• _WORKING DATA_
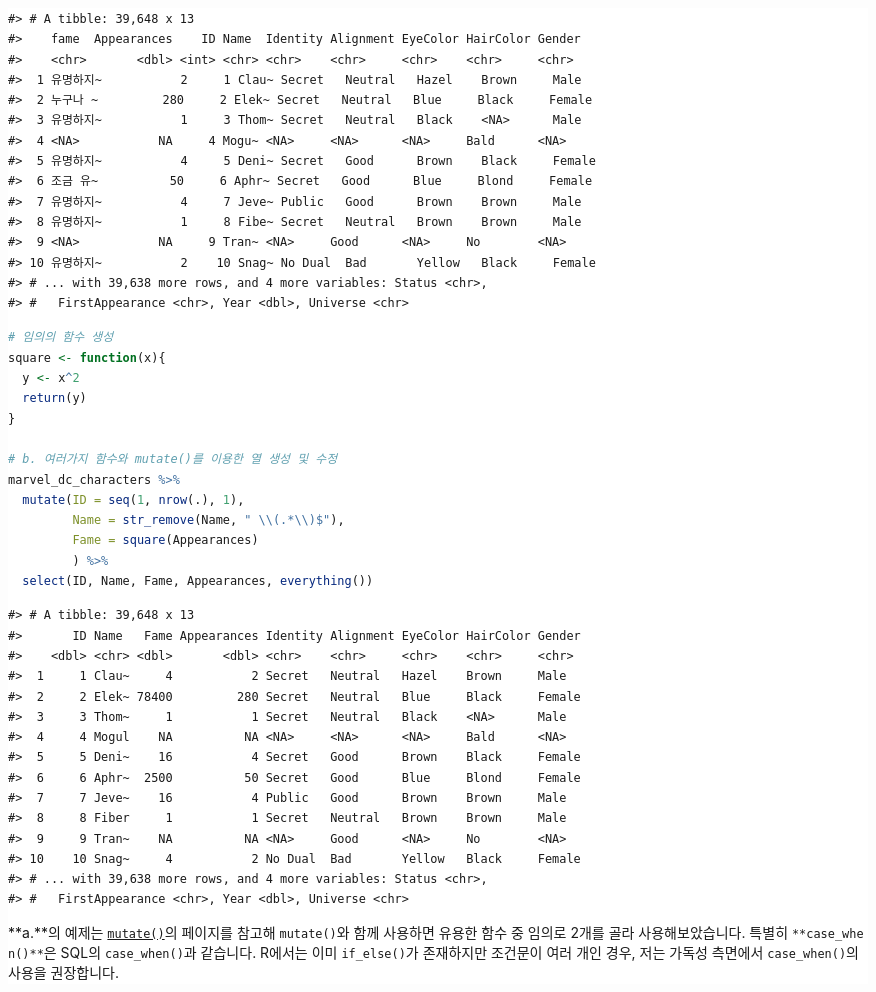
 ```
#> # A tibble: 39,648 x 13
#>    fame  Appearances    ID Name  Identity Alignment EyeColor HairColor Gender
#>    <chr>       <dbl> <int> <chr> <chr>    <chr>     <chr>    <chr>     <chr> 
#>  1 유명하지~           2     1 Clau~ Secret   Neutral   Hazel    Brown     Male  
#>  2 누구나 ~         280     2 Elek~ Secret   Neutral   Blue     Black     Female
#>  3 유명하지~           1     3 Thom~ Secret   Neutral   Black    <NA>      Male  
#>  4 <NA>           NA     4 Mogu~ <NA>     <NA>      <NA>     Bald      <NA>  
#>  5 유명하지~           4     5 Deni~ Secret   Good      Brown    Black     Female
#>  6 조금 유~          50     6 Aphr~ Secret   Good      Blue     Blond     Female
#>  7 유명하지~           4     7 Jeve~ Public   Good      Brown    Brown     Male  
#>  8 유명하지~           1     8 Fibe~ Secret   Neutral   Brown    Brown     Male  
#>  9 <NA>           NA     9 Tran~ <NA>     Good      <NA>     No        <NA>  
#> 10 유명하지~           2    10 Snag~ No Dual  Bad       Yellow   Black     Female
#> # ... with 39,638 more rows, and 4 more variables: Status <chr>,
#> #   FirstAppearance <chr>, Year <dbl>, Universe <chr>
```

```r
# 임의의 함수 생성
square <- function(x){
  y <- x^2 
  return(y)
}

# b. 여러가지 함수와 mutate()를 이용한 열 생성 및 수정
marvel_dc_characters %>% 
  mutate(ID = seq(1, nrow(.), 1),
         Name = str_remove(Name, " \\(.*\\)$"), 
         Fame = square(Appearances)
         ) %>% 
  select(ID, Name, Fame, Appearances, everything())
```

```
#> # A tibble: 39,648 x 13
#>       ID Name   Fame Appearances Identity Alignment EyeColor HairColor Gender
#>    <dbl> <chr> <dbl>       <dbl> <chr>    <chr>     <chr>    <chr>     <chr> 
#>  1     1 Clau~     4           2 Secret   Neutral   Hazel    Brown     Male  
#>  2     2 Elek~ 78400         280 Secret   Neutral   Blue     Black     Female
#>  3     3 Thom~     1           1 Secret   Neutral   Black    <NA>      Male  
#>  4     4 Mogul    NA          NA <NA>     <NA>      <NA>     Bald      <NA>  
#>  5     5 Deni~    16           4 Secret   Good      Brown    Black     Female
#>  6     6 Aphr~  2500          50 Secret   Good      Blue     Blond     Female
#>  7     7 Jeve~    16           4 Public   Good      Brown    Brown     Male  
#>  8     8 Fiber     1           1 Secret   Neutral   Brown    Brown     Male  
#>  9     9 Tran~    NA          NA <NA>     Good      <NA>     No        <NA>  
#> 10    10 Snag~     4           2 No Dual  Bad       Yellow   Black     Female
#> # ... with 39,638 more rows, and 4 more variables: Status <chr>,
#> #   FirstAppearance <chr>, Year <dbl>, Universe <chr>
```

**a.**의 예제는 [`mutate()`](https://dplyr.tidyverse.org/reference/mutate.html)의 페이지를 참고해 `mutate()`와 함께 사용하면 유용한 함수 중 임의로 2개를 골라 사용해보았습니다. 특별히 `**case_when()**`은 SQL의 `case_when()`과 같습니다. R에서는 이미 `if_else()`가 존재하지만 조건문이 여러 개인 경우, 저는 가독성 측면에서 `case_when()`의 사용을 권장합니다.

• _WORK INSTRUCTIONS_
Return all lines from the material that contain "Snag".

• _OUTPUT_
#> 10 유명하지~           2    10 Snag~ No Dual  Bad       Yellow   Black     Female
#> 10    10 Snag~     4           2 No Dual  Bad       Yellow   Black     Female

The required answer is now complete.